In another question here someone asks why a normal vector of a plane is simply a vector of the coefficients. For example:
For the plane $ 2x−y+3z=8 $, a normal vector is $(2,−1,3)$
The result is explained by saying if you take any 2 arbitrary points on the plane, you have $⟨x1−x2,y1−y2,z1−z2⟩⋅⟨2,−1,3⟩=0$ , and thus the coefficients must be the norm to the plane.
What I'm not understanding is why you can assume the coefficients dotted with the two points on the plane must equal zero. What is the intuition behind that assumption?
As normal vectors to a plane are (in some sense) a generalization of the slope of a line, it may be helpful to first think in two dimensions before generalizing to higher dimensions. In two dimensions, a line can be given by an equation of the general form $$ \alpha x + \beta y = c \iff y = -\frac{\alpha}{\beta}x + \frac{\gamma}{\beta}, \tag{1}$$ where $\alpha,\beta,\gamma \in \mathbb{R}$ are constants. In slope-intercept form, this becomes $$ y = mx + b,$$ where $m = -\frac{\alpha}{\beta}$ is the slope and $b = \frac{\gamma}{\beta}$ is the $y$-intercept. We know from elementary algebra that the equation of the line perpendicular to this line through a given point $(x_0, y_0)$ is $$ y - y_0 = -\frac{1}{m}(x-x_0) \implies y = -\frac{1}{m}x + b', $$ where $b' = \frac{x_0}{m} + y_0$ is the $y$-intercept of the perpendicular line. This can be shown by purely geometric means, and doesn't rely on any vector-flavoured ideas. Notice that we can parameterize this perpendicular line as the set of points $$ \left\{ t\left\langle 1, -\frac{1}{m} \right\rangle + (0,b') \ \middle|\ t \in \mathbb{R} \right\} $$ From this parameterization, it is hopefully clear that the vector $\left\langle 1, -\frac{1}{m} \right\rangle$ is normal to the original line (since the parameterized line is in the direction of this vector, and perpendicular to the original line). Recalling the definition of $m$, this becomes $$ \left\langle 1, -\frac{1}{m} \right\rangle = \left\langle 1, \frac{\beta}{\alpha} \right\rangle. $$ Finally, since multiplication by a scalar does not change the direction of a vector (up to a reflection, which is not relevant in this situation), we can multiply this vector by $\alpha$ in order to obtain a vector $$ \langle \alpha, \beta \rangle, $$ which is also orthogonal to the original line given in (1). But observe that this is exactly the normal vector that we would have obtained using the formula given in the original question!

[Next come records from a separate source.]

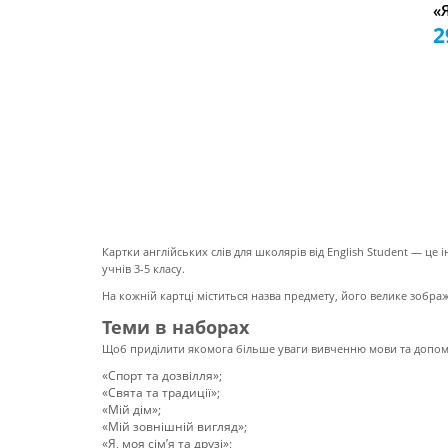
«
2
Картки англійських слів для школярів від English Student — це і
учнів 3-5 класу.
На кожній картці міститься назва предмету, його велике зобр
Теми в наборах
Щоб приділити якомога більше уваги вивченню мови та допомо
«Спорт та дозвілля»;
«Свята та традиції»;
«Мій дім»;
«Мій зовнішній вигляд»;
«Я, моя сім’я та друзі»;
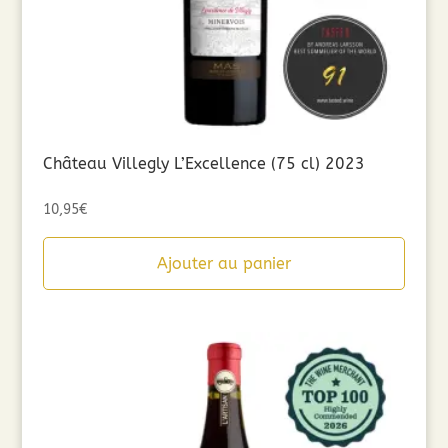
Château Villegly L’Excellence (75 cl) 2023
10,95
€
Ajouter au panier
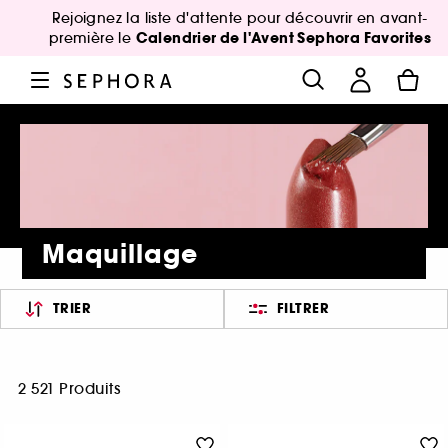
Rejoignez la liste d'attente pour découvrir en avant-
Calendrier de l'Avent Sephora Favorites
première le
Maquillage
TRIER
FILTRER
2 521 Produits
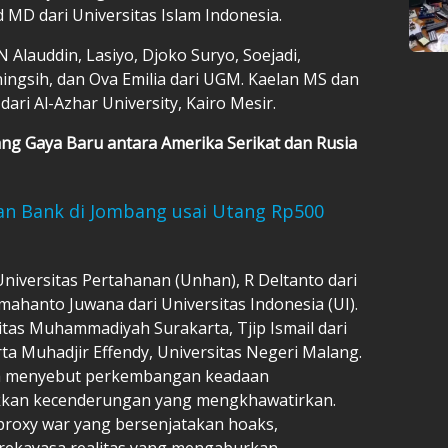
 MD dari Universitas Islam Indonesia.
N Alauddin, Lasiyo, Djoko Suryo, Soejadi,
ingsih, dan Ova Emilia dari UGM. Kaelan MS dan
i Al-Azhar University, Kairo Mesir.
ang Gaya Baru antara Amerika Serikat dan Rusia
an Bank di Jombang usai Utang Rp500
niversitas Pertahanan (Unhan), R Deltanto dari
mahanto Juwana dari Universitas Indonesia (UI).
tas Muhammadiyah Surakarta, Tjip Ismail dari
rta Muhadjir Effendy, Universitas Negeri Malang.
ka menyebut perkembangan keadaan
ukkan kecenderungan yang mengkhawatirkan.
proxy war yang bersenjatakan hoaks,
, rekayasa realitas yang mengaburkan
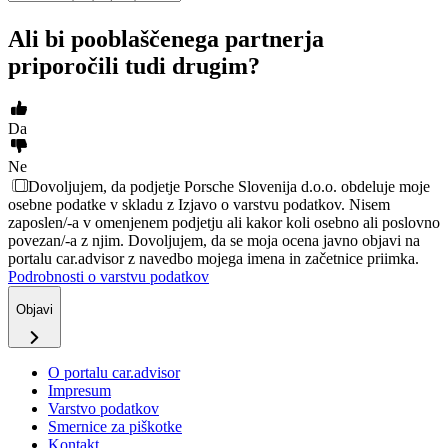
Ali bi pooblaščenega partnerja
priporočili tudi drugim?
Da
Ne
Dovoljujem, da podjetje Porsche Slovenija d.o.o. obdeluje moje
osebne podatke v skladu z Izjavo o varstvu podatkov. Nisem
zaposlen/-a v omenjenem podjetju ali kakor koli osebno ali poslovno
povezan/-a z njim. Dovoljujem, da se moja ocena javno objavi na
portalu car.advisor z navedbo mojega imena in začetnice priimka.
Podrobnosti o varstvu podatkov
Objavi
O portalu car.advisor
Impresum
Varstvo podatkov
Smernice za piškotke
Kontakt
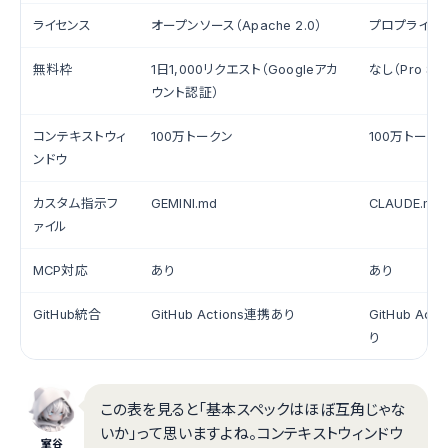
ライセンス
オープンソース（Apache 2.0）
プロプライエ
無料枠
1日1,000リクエスト（Googleアカ
なし（Pro $2
ウント認証）
コンテキストウィ
100万トークン
100万トーク
ンドウ
カスタム指示フ
GEMINI.md
CLAUDE.md
ァイル
MCP対応
あり
あり
GitHub統合
GitHub Actions連携あり
GitHub Act
り
この表を見ると「基本スペックはほぼ互角じゃな
いか」って思いますよね。コンテキストウィンドウ
室谷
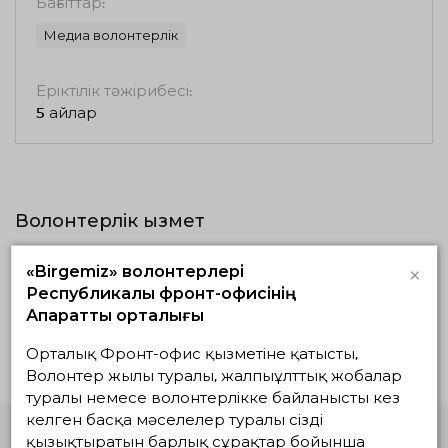
Бағыттар:
Медиа волонтерлік
Еріктілік тәжірибесі:
5 айлар
Волонтерлік қызмет
×
«Birgemiz» волонтерлері
Жүзеге асып
Жоспардағылар
Аяқталғандар
жатқандар
Республикалық фронт-офисінің
Ақпараттық орталығы
Белсенді жобалар жоқ
Орталық Фронт-офис қызметіне қатысты,
Волонтер жылы туралы, жалпыұлттық жобалар
туралы немесе волонтерлікке байланысты кез
келген басқа мәселелер туралы сізді
қызықтыратын барлық сұрақтар бойынша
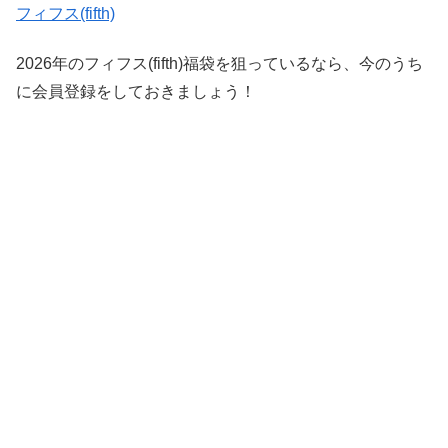
フィフス(fifth)
2026年のフィフス(fifth)福袋を狙っているなら、今のうち
に会員登録をしておきましょう！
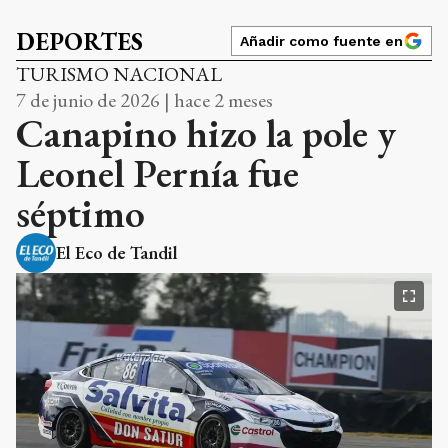
DEPORTES
Añadir como fuente en
TURISMO NACIONAL
7 de junio de 2026 | hace 2 meses
Canapino hizo la pole y
Leonel Pernía fue
séptimo
El Eco de Tandil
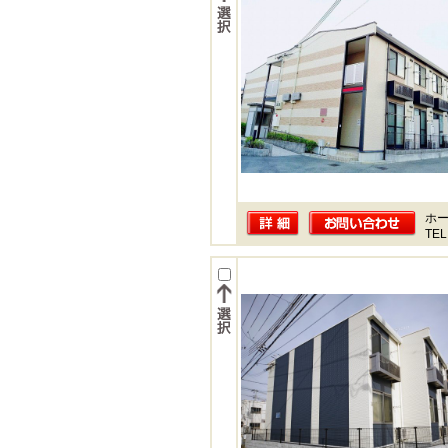
ホー
TEL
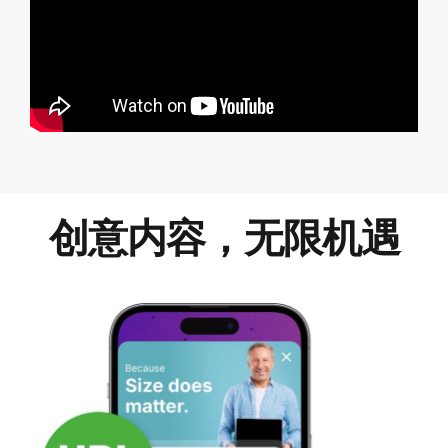
创意内容，无限机遇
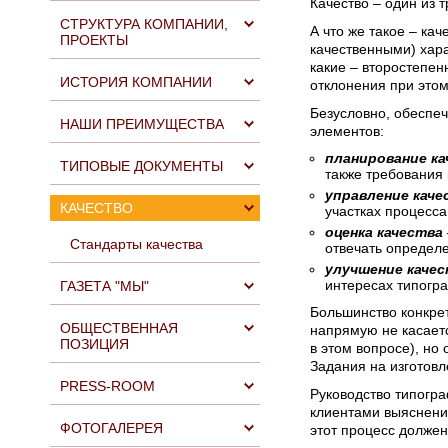
Качество – один из т
СТРУКТУРА КОМПАНИИ,
А что же такое – ка
ПРОЕКТЫ
качественными) хара
какие – второстепен
ИСТОРИЯ КОМПАНИИ
отклонения при это
Безусловно, обеспеч
НАШИ ПРЕИМУЩЕСТВА
элементов:
планирование ка
ТИПОВЫЕ ДОКУМЕНТЫ
также требования
управление кач
КАЧЕСТВО
участках процесса
оценка качества
Стандарты качества
отвечать определе
улучшение каче
интересах типогра
ГАЗЕТА "МЫ"
Большинство конкрет
ОБЩЕСТВЕННАЯ
напрямую не касаетс
ПОЗИЦИЯ
в этом вопросе), но
Задания на изготовл
PRESS-ROOM
Руководство типогра
клиентами выяснение
ФОТОГАЛЕРЕЯ
этот процесс долже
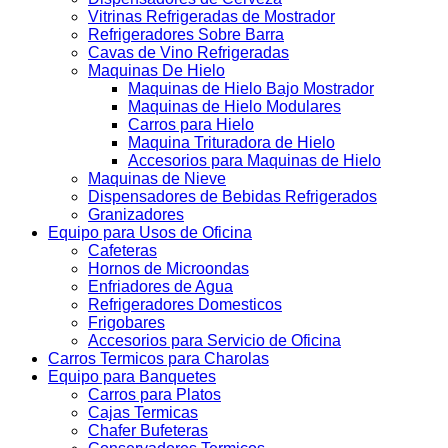
Vitrinas Refrigeradas de Mostrador
Refrigeradores Sobre Barra
Cavas de Vino Refrigeradas
Maquinas De Hielo
Maquinas de Hielo Bajo Mostrador
Maquinas de Hielo Modulares
Carros para Hielo
Maquina Trituradora de Hielo
Accesorios para Maquinas de Hielo
Maquinas de Nieve
Dispensadores de Bebidas Refrigerados
Granizadores
Equipo para Usos de Oficina
Cafeteras
Hornos de Microondas
Enfriadores de Agua
Refrigeradores Domesticos
Frigobares
Accesorios para Servicio de Oficina
Carros Termicos para Charolas
Equipo para Banquetes
Carros para Platos
Cajas Termicas
Chafer Bufeteras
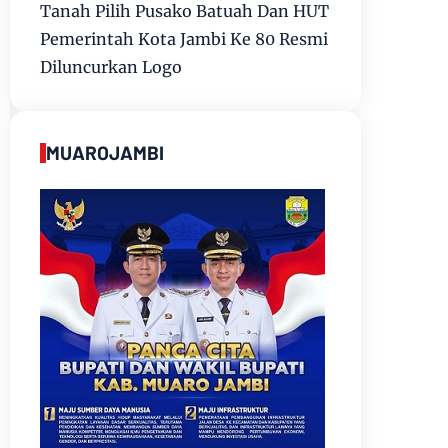
Tanah Pilih Pusako Batuah Dan HUT
Pemerintah Kota Jambi Ke 80 Resmi
Diluncurkan Logo
MUAROJAMBI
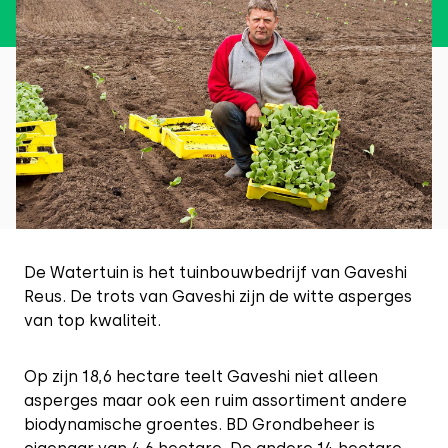
De Watertuin is het tuinbouwbedrijf van Gaveshi
Reus. De trots van Gaveshi zijn de witte asperges
van top kwaliteit.
Op zijn 18,6 hectare teelt Gaveshi niet alleen
asperges maar ook een ruim assortiment andere
biodynamische groentes. BD Grondbeheer is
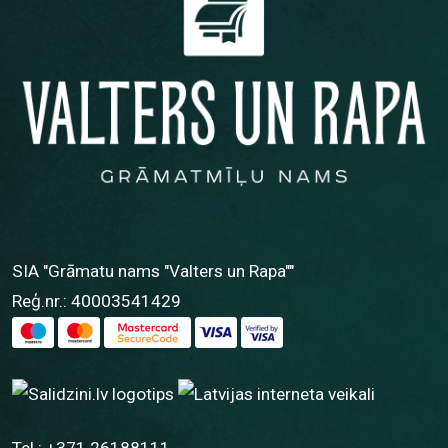
SIA "Grāmatu nams "Valters un Rapa""
Reģ.nr.: 40003541429
Tel.:
+371 26188111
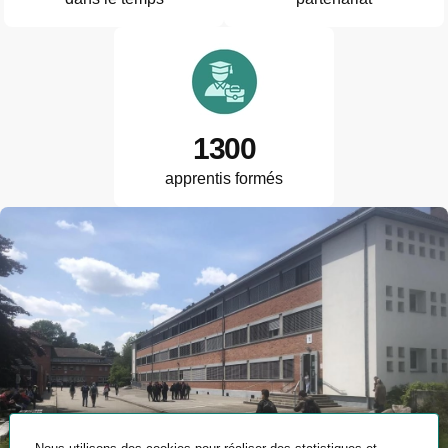
1300
apprentis formés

Moving up to three dimensions, it is reasonable to suspect that a similar formula will hold, i.e. if a plane is given by $$ \alpha x + \beta y + \gamma z = \delta, \tag{2}$$ then the vector $\langle \alpha, \beta, \gamma \rangle$ will be normal to the plane. However, the geometric intuition is a little more difficult, so we might prefer to work through this problem using more vectory-flavored ideas. We want to show that if $\langle a, b, c \rangle$ is any vector in the plane, then we must have $$ \langle a,b,c\rangle \perp \langle \alpha,\beta,\gamma \rangle.$$ Recall that these two vectors are orthogonal if and only if $$ \langle a,b,c, \rangle \cdot \langle \alpha,\beta,\gamma \rangle = 0, \tag{3} $$ hence we want to show that (3) holds whenever $\langle a,b,c \rangle$ is a vector in our specified plane. So we need to get our hands on a general vector in this plane. One way that we can do this is by considering any two points in the plane, and taking our typical vector to be the arrow between them. That is, if $$ (x_1,y_1,z_1) \qquad\text{and}\qquad (x_2,y_2,z_2) $$ are both points in the plane specified at (2), then the vector $$ \langle x_1-x_2, y_1-y_2, z_1-z_2 \rangle $$ must be in the plane (or, really, parallel to the plane, which is all that really matters). But then \begin{align} \langle x_1-x_2, y_1-y_2, z_1-z_2 \rangle \cdot \langle \alpha,\beta,\gamma \rangle &= \alpha(x_1 - x_2) + \beta(y_1 - y_2) + \gamma(z_1-z_2) \\ &= \left( \alpha x_1 + \beta y_1 + \gamma z_1 \right) + \left( \alpha x_2 + \beta y_2 + \gamma z_2 \right) \\ &= \delta - \delta \tag{4}\\ &= 0 \end{align} where equality at (4) follows from the fact that the two points specified at (3) are in the plane and must therefore satisfy (2). In particular, this shows that if a plane is specified by the equation $$ \alpha x + \beta y + \gamma z = \delta, $$ then the vector $$ \langle \alpha, \beta, \gamma \rangle $$ will be normal to the plane.